The authors provide a link in the subtitle of the paper but this link does not work (can't connect). Overview of the method given in figure 1. No implementation given.

### Data
_Given the data description in the documentation, how much effort take to either: Find the same dataset the authors used, or similar datasets and defend the comparability, or acquire one from scratch?_

[5]

(8/9)

The authors state 2 datasets in 4.1 for pretraining data, CCNet with citation but Wikipedia dump is only named. The authors use benchmarks from XTREME namely Universal Dependencies, WikiAnn, XNLI, PAWS-X, MLQA, XQuAD and TyDiQA-GoldP (all citations provided). No details provided on the datasets.

### Configuration 
_Given the (hyper)parameters, including semantic parameters, of the method: How much effort would it take to acquire the algorithm configurations used for their results, and compare against their budgetary constraints?_

[3]

The hyperparameters are detailed in appendix A-C with full tables. No acquisition specified. 

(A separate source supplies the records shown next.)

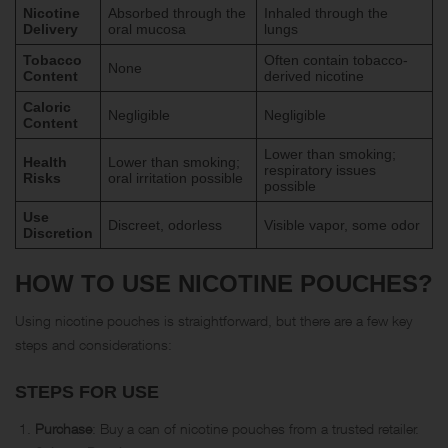
Nicotine
Absorbed through the
Inhaled through the
Delivery
oral mucosa
lungs
Tobacco
Often contain tobacco-
None
Content
derived nicotine
Caloric
Negligible
Negligible
Content
Lower than smoking;
Health
Lower than smoking;
respiratory issues
Risks
oral irritation possible
possible
Use
Discreet, odorless
Visible vapor, some odor
Discretion
HOW TO USE NICOTINE POUCHES?
Using nicotine pouches is straightforward, but there are a few key
steps and considerations:
STEPS FOR USE
Purchase
: Buy a can of nicotine pouches from a trusted retailer.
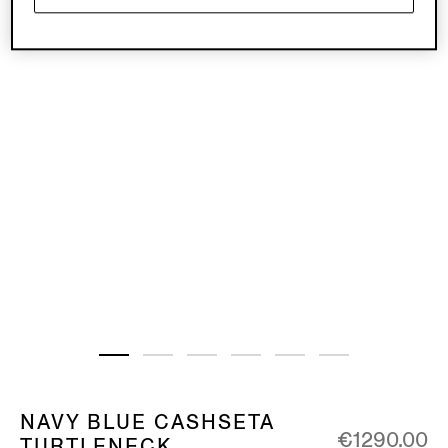
NAVY BLUE CASHSETA
€1290.00
TURTLENECK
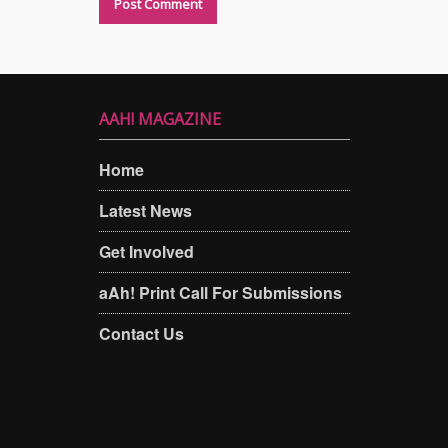
AAH! MAGAZINE
Home
Latest News
Get Involved
aAh! Print Call For Submissions
Contact Us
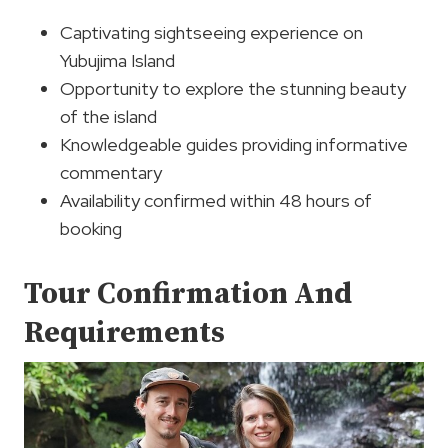
Captivating sightseeing experience on
Yubujima Island
Opportunity to explore the stunning beauty
of the island
Knowledgeable guides providing informative
commentary
Availability confirmed within 48 hours of
booking
Tour Confirmation And
Requirements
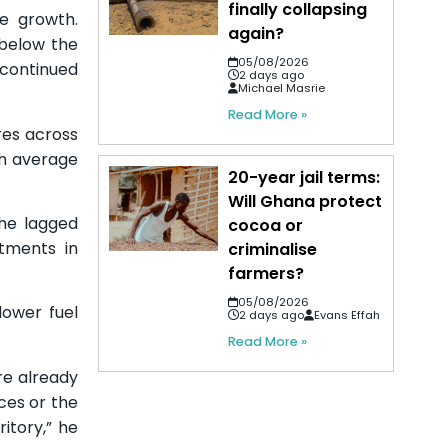
finally collapsing
e growth.
again?
 below the
05/08/2026
 continued
2 days ago
Michael Masrie
Read More »
res across
th average
20-year jail terms:
Will Ghana protect
the lagged
cocoa or
stments in
criminalise
farmers?
05/08/2026
lower fuel
2 days ago
Evans Effah
Read More »
are already
ices or the
itory,” he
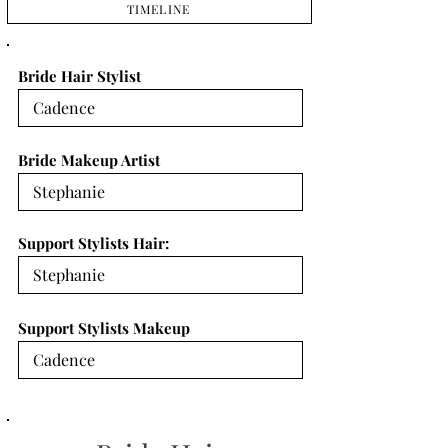
TIMELINE
Bride Hair Stylist
Bride Makeup Artist
Support Stylists Hair:
Support Stylists Makeup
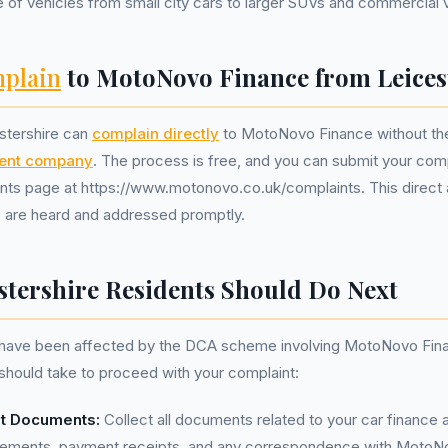
 of vehicles from small city cars to larger SUVs and commercial 
plain
to MotoNovo Finance from Leices
stershire can
complain directly
to MotoNovo Finance without the
ent company
. The process is free, and you can submit your compl
nts page at https://www.motonovo.co.uk/complaints. This direct
s are heard and addressed promptly.
stershire Residents Should Do Next
u have been affected by the DCA scheme involving MotoNovo Fina
should take to proceed with your complaint:
nt Documents:
Collect all documents related to your car finance
reements, payment receipts, and any correspondence with MotoN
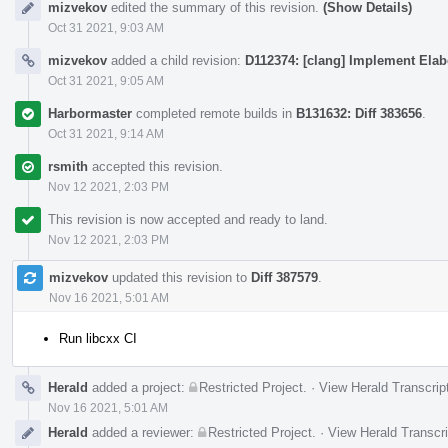
mizvekov
edited the summary of this revision.
(Show Details)
Oct 31 2021, 9:03 AM
mizvekov
added a child revision:
D112374: [clang] Implement Elab
Oct 31 2021, 9:05 AM
Harbormaster
completed remote builds in
B131632: Diff 383656
.
Oct 31 2021, 9:14 AM
rsmith
accepted this revision.
Nov 12 2021, 2:03 PM
This revision is now accepted and ready to land.
Nov 12 2021, 2:03 PM
mizvekov
updated this revision to
Diff 387579
.
Nov 16 2021, 5:01 AM
Run libcxx CI
Herald
added a project:
Restricted Project
.
·
View Herald Transcrip
Nov 16 2021, 5:01 AM
Herald
added a reviewer:
Restricted Project
.
·
View Herald Transcri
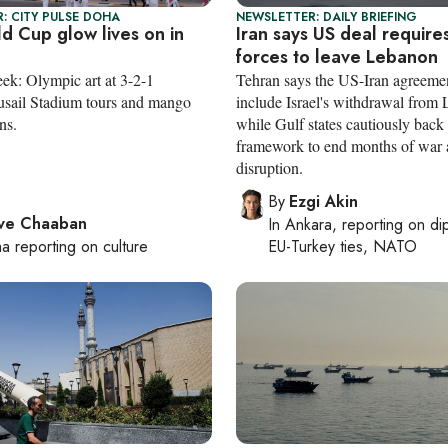
: CITY PULSE DOHA
NEWSLETTER: DAILY BRIEFING
d Cup glow lives on in
Iran says US deal requires
forces to leave Lebanon
eek: Olympic art at 3-2-1
Tehran says the US-Iran agreeme
sail Stadium tours and mango
include Israel's withdrawal from
ns.
while Gulf states cautiously back
framework to end months of war
disruption.
By
Ezgi Akin
ve Chaaban
In
Ankara
, reporting on
di
ha
reporting on culture
EU-Turkey ties, NATO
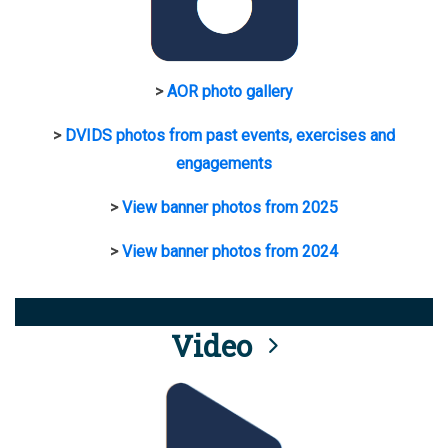
>
AOR photo gallery
>
DVIDS photos from past events, exercises and
engagements
>
View banner photos from 2025
>
View banner photos from 2024
Video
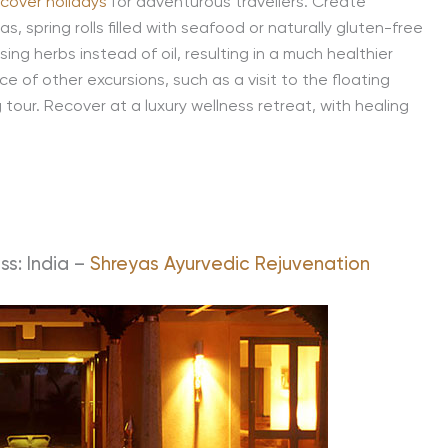
cover holidays
for adventurous travellers. Create
as, spring rolls filled with seafood or naturally gluten-free
ng herbs instead of oil, resulting in a much healthier
e of other excursions, such as a visit to the floating
tour. Recover at a luxury wellness retreat, with healing
ss: India –
Shreyas Ayurvedic Rejuvenation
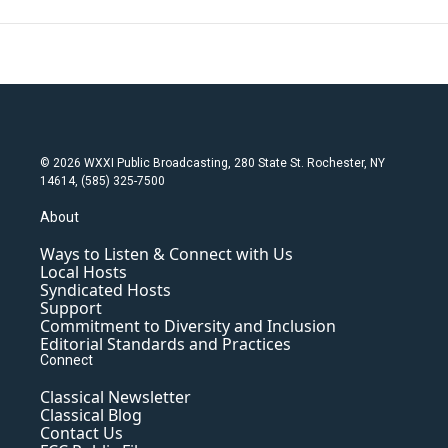
© 2026 WXXI Public Broadcasting, 280 State St. Rochester, NY
14614, (585) 325-7500
About
Ways to Listen & Connect with Us
Local Hosts
Syndicated Hosts
Support
Commitment to Diversity and Inclusion
Editorial Standards and Practices
Connect
Classical Newsletter
Classical Blog
Contact Us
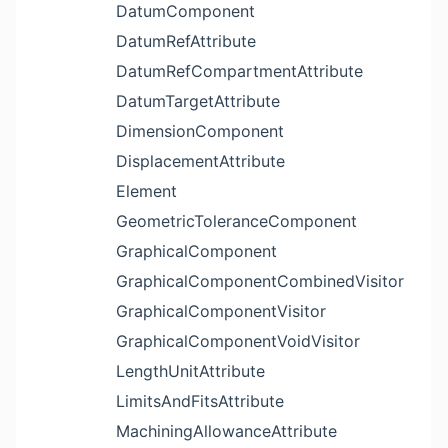
DatumComponent
DatumRefAttribute
DatumRefCompartmentAttribute
DatumTargetAttribute
DimensionComponent
DisplacementAttribute
Element
GeometricToleranceComponent
GraphicalComponent
GraphicalComponentCombinedVisitor
GraphicalComponentVisitor
GraphicalComponentVoidVisitor
LengthUnitAttribute
LimitsAndFitsAttribute
MachiningAllowanceAttribute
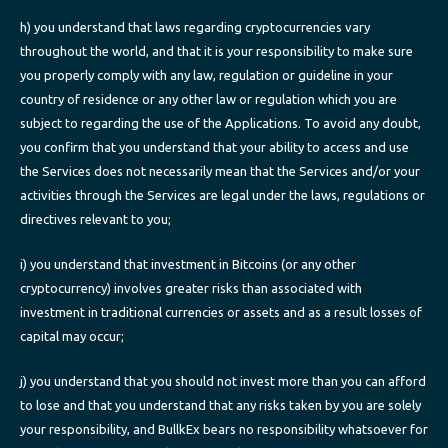
h) you understand that laws regarding cryptocurrencies vary
throughout the world, and that it is your responsibility to make sure
you properly comply with any law, regulation or guideline in your
country of residence or any other law or regulation which you are
subject to regarding the use of the Applications. To avoid any doubt,
you confirm that you understand that your ability to access and use
the Services does not necessarily mean that the Services and/or your
activities through the Services are legal under the laws, regulations or
directives relevant to you;
i) you understand that investment in Bitcoins (or any other
cryptocurrency) involves greater risks than associated with
investment in traditional currencies or assets and as a result losses of
capital may occur;
j) you understand that you should not invest more than you can afford
to lose and that you understand that any risks taken by you are solely
your responsibility, and BullkEx bears no responsibility whatsoever for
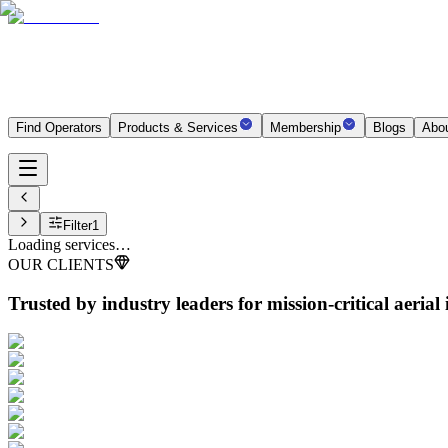
Find Operators
Products & Services
Membership
Blogs
Abo
Filter
1
Loading services…
OUR CLIENTS
Trusted by industry leaders
for mission-critical aerial 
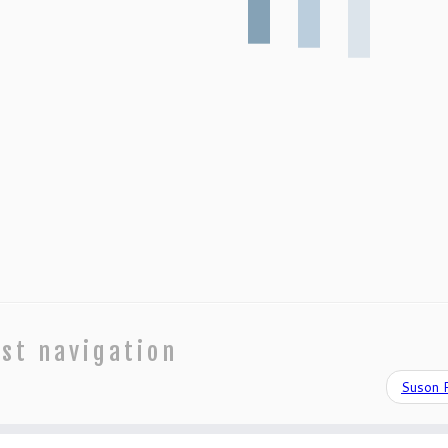
st navigation
Suson 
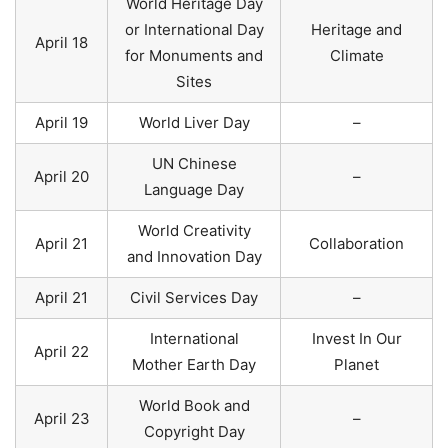
World Heritage Day
or International Day
Heritage and
April 18
for Monuments and
Climate
Sites
April 19
World Liver Day
–
UN Chinese
April 20
–
Language Day
World Creativity
April 21
Collaboration
and Innovation Day
April 21
Civil Services Day
–
International
Invest In Our
April 22
Mother Earth Day
Planet
World Book and
April 23
–
Copyright Day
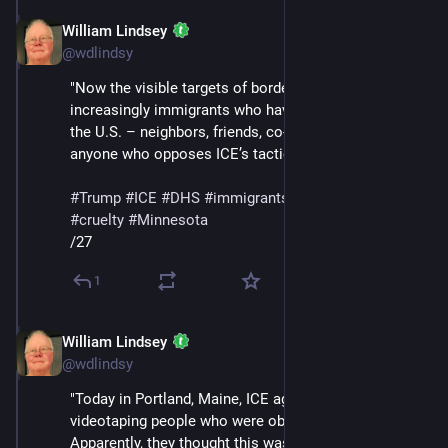
William Lindsey
Jan 24
@wdlindsy
"Now the visible targets of border enforcement are 
increasingly immigrants who have built their lives in 
the U.S. – neighbors, friends, co-workers – as well as 
anyone who opposes ICE’s tactics, like Renee Good."
#
Trump
#
ICE
#
DHS
#
immigrants
#
deportations
#
cruelty
#
Minnesota
/27
1
William Lindsey
Jan 24
@wdlindsy
"Today in Portland, Maine, ICE agents began 
videotaping people who were observing them. 
Apparently, they thought this was clever. When asked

### Experimental Procedure
_Given the experimental set-up of the work, how difficult is it to set up a new experiment, similar to those presented in the original work, with the same procedure?_

[2]

The authors present their results averaged over 5 runs (random seed). Metrics are F1 score, EM and Perplexity but latter two are not explained.

### Expertise
_How much effort would it take to acquire the expertise required to reproduce the work independently relying on the available documentation?_

[6]

Requires expertise on NLP.